*** Opening of Dataset ***
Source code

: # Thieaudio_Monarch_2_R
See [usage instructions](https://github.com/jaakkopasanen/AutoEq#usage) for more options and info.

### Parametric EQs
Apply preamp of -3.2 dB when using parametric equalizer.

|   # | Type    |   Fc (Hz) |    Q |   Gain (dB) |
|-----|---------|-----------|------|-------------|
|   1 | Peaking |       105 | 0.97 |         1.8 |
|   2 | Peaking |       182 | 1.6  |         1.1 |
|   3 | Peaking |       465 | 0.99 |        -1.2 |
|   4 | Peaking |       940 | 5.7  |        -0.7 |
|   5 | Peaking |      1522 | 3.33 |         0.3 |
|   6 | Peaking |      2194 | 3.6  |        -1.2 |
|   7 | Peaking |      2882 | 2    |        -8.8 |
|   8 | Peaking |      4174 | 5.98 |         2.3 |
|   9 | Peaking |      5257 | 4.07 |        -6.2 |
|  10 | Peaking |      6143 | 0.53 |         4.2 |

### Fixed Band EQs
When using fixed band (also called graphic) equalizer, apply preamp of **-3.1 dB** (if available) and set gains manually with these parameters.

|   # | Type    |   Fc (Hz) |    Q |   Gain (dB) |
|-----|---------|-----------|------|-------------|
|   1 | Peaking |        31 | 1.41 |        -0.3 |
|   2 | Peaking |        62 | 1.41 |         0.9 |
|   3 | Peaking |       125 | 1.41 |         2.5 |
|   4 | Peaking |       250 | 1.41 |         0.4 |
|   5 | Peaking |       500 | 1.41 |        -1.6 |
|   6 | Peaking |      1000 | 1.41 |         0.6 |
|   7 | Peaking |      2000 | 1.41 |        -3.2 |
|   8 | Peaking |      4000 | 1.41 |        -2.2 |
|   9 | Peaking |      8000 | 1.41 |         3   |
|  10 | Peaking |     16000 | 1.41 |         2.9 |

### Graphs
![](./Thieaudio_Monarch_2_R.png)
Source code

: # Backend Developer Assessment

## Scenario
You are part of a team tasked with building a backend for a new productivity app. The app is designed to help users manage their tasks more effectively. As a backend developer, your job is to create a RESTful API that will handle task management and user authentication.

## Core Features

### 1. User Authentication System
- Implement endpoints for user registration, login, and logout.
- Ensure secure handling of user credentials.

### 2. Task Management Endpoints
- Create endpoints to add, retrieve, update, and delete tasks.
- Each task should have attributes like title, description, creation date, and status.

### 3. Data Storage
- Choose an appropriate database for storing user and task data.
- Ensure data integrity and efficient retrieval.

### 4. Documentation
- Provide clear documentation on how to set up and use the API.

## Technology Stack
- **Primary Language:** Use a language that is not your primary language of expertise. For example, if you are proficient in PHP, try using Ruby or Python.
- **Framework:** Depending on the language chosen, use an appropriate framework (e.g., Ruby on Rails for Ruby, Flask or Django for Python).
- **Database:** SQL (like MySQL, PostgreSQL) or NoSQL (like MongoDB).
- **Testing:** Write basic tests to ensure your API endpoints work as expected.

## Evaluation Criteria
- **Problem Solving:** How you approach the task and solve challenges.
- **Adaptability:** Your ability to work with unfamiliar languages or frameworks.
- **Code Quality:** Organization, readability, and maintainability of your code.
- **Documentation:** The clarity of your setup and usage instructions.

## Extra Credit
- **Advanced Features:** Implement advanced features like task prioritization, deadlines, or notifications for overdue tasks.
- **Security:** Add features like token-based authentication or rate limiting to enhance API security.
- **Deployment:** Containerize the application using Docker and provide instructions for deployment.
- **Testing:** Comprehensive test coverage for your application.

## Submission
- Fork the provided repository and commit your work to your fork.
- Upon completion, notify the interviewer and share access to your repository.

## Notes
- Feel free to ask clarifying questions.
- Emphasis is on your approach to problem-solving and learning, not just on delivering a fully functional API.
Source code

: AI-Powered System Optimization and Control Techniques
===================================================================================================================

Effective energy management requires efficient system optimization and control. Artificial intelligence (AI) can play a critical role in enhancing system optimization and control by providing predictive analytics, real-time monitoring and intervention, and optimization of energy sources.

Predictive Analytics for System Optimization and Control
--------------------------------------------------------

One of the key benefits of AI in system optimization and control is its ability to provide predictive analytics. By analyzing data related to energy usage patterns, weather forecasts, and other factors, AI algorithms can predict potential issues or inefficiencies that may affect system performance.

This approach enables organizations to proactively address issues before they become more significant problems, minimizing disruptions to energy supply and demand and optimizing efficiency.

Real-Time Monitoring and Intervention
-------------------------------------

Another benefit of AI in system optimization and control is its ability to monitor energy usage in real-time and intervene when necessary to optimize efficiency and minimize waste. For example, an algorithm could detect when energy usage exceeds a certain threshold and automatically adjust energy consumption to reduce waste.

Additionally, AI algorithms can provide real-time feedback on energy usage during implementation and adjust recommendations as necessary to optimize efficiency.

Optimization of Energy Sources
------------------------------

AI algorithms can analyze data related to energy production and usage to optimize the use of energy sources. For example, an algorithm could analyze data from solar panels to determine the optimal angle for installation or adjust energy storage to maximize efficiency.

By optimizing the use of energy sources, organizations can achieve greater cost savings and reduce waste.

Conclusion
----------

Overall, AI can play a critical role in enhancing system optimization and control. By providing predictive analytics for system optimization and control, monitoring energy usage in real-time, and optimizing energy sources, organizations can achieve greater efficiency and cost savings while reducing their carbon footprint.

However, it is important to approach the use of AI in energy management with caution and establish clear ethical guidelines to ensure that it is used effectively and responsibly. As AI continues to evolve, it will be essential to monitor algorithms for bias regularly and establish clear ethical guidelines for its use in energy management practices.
*** Close of Dataset ***
■ **Exercise directions**
The reply should consist of the records, reproduced exactly.

■ **Solution below**
Source code

: # Thieaudio_Monarch_2_R
See [usage instructions](https://github.com/jaakkopasanen/AutoEq#usage) for more options and info.

### Parametric EQs
Apply preamp of -3.2 dB when using parametric equalizer.

|   # | Type    |   Fc (Hz) |    Q |   Gain (dB) |
|-----|---------|-----------|------|-------------|
|   1 | Peaking |       105 | 0.97 |         1.8 |
|   2 | Peaking |       182 | 1.6  |         1.1 |
|   3 | Peaking |       465 | 0.99 |        -1.2 |
|   4 | Peaking |       940 | 5.7  |        -0.7 |
|   5 | Peaking |      1522 | 3.33 |         0.3 |
|   6 | Peaking |      2194 | 3.6  |        -1.2 |
|   7 | Peaking |      2882 | 2    |        -8.8 |
|   8 | Peaking |      4174 | 5.98 |         2.3 |
|   9 | Peaking |      5257 | 4.07 |        -6.2 |
|  10 | Peaking |      6143 | 0.53 |         4.2 |

### Fixed Band EQs
When using fixed band (also called graphic) equalizer, apply preamp of **-3.1 dB** (if available) and set gains manually with these parameters.

|   # | Type    |   Fc (Hz) |    Q |   Gain (dB) |
|-----|---------|-----------|------|-------------|
|   1 | Peaking |        31 | 1.41 |        -0.3 |
|   2 | Peaking |        62 | 1.41 |         0.9 |
|   3 | Peaking |       125 | 1.41 |         2.5 |
|   4 | Peaking |       250 | 1.41 |         0.4 |
|   5 | Peaking |       500 | 1.41 |        -1.6 |
|   6 | Peaking |      1000 | 1.41 |         0.6 |
|   7 | Peaking |      2000 | 1.41 |        -3.2 |
|   8 | Peaking |      4000 | 1.41 |        -2.2 |
|   9 | Peaking |      8000 | 1.41 |         3   |
|  10 | Peaking |     16000 | 1.41 |         2.9 |

### Graphs
![](./Thieaudio_Monarch_2_R.png)
Source code

: # Backend Developer Assessment

## Scenario
You are part of a team tasked with building a backend for a new productivity app. The app is designed to help users manage their tasks more effectively. As a backend developer, your job is to create a RESTful API that will handle task management and user authentication.

## Core Features

### 1. User Authentication System
- Implement endpoints for user registration, login, and logout.
- Ensure secure handling of user credentials.

### 2. Task Management Endpoints
- Create endpoints to add, retrieve, update, and delete tasks.
- Each task should have attributes like title, description, creation date, and status.

### 3. Data Storage
- Choose an appropriate database for storing user and task data.
- Ensure data integrity and efficient retrieval.

### 4. Documentation
- Provide clear documentation on how to set up and use the API.

## Technology Stack
- **Primary Language:** Use a language that is not your primary language of expertise. For example, if you are proficient in PHP, try using Ruby or Python.
- **Framework:** Depending on the language chosen, use an appropriate framework (e.g., Ruby on Rails for Ruby, Flask or Django for Python).
- **Database:** SQL (like MySQL, PostgreSQL) or NoSQL (like MongoDB).
- **Testing:** Write basic tests to ensure your API endpoints work as expected.

## Evaluation Criteria
- **Problem Solving:** How you approach the task and solve challenges.
- **Adaptability:** Your ability to work with unfamiliar languages or frameworks.
- **Code Quality:** Organization, readability, and maintainability of your code.
- **Documentation:** The clarity of your setup and usage instructions.

## Extra Credit
- **Advanced Features:** Implement advanced features like task prioritization, deadlines, or notifications for overdue tasks.
- **Security:** Add features like token-based authentication or rate limiting to enhance API security.
- **Deployment:** Containerize the application using Docker and provide instructions for deployment.
- **Testing:** Comprehensive test coverage for your application.

## Submission
- Fork the provided repository and commit your work to your fork.
- Upon completion, notify the interviewer and share access to your repository.

## Notes
- Feel free to ask clarifying questions.
- Emphasis is on your approach to problem-solving and learning, not just on delivering a fully functional API.
Source code

: AI-Powered System Optimization and Control Techniques
===================================================================================================================

Effective energy management requires efficient system optimization and control. Artificial intelligence (AI) can play a critical role in enhancing system optimization and control by providing predictive analytics, real-time monitoring and intervention, and optimization of energy sources.

Predictive Analytics for System Optimization and Control
--------------------------------------------------------

One of the key benefits of AI in system optimization and control is its ability to provide predictive analytics. By analyzing data related to energy usage patterns, weather forecasts, and other factors, AI algorithms can predict potential issues or inefficiencies that may affect system performance.

This approach enables organizations to proactively address issues before they become more significant problems, minimizing disruptions to energy supply and demand and optimizing efficiency.

Real-Time Monitoring and Intervention
-------------------------------------

Another benefit of AI in system optimization and control is its ability to monitor energy usage in real-time and intervene when necessary to optimize efficiency and minimize waste. For example, an algorithm could detect when energy usage exceeds a certain threshold and automatically adjust energy consumption to reduce waste.

Additionally, AI algorithms can provide real-time feedback on energy usage during implementation and adjust recommendations as necessary to optimize efficiency.

Optimization of Energy Sources
------------------------------

AI algorithms can analyze data related to energy production and usage to optimize the use of energy sources. For example, an algorithm could analyze data from solar panels to determine the optimal angle for installation or adjust energy storage to maximize efficiency.

By optimizing the use of energy sources, organizations can achieve greater cost savings and reduce waste.

Conclusion
----------

Overall, AI can play a critical role in enhancing system optimization and control. By providing predictive analytics for system optimization and control, monitoring energy usage in real-time, and optimizing energy sources, organizations can achieve greater efficiency and cost savings while reducing their carbon footprint.

However, it is important to approach the use of AI in energy management with caution and establish clear ethical guidelines to ensure that it is used effectively and responsibly. As AI continues to evolve, it will be essential to monitor algorithms for bias regularly and establish clear ethical guidelines for its use in energy management practices.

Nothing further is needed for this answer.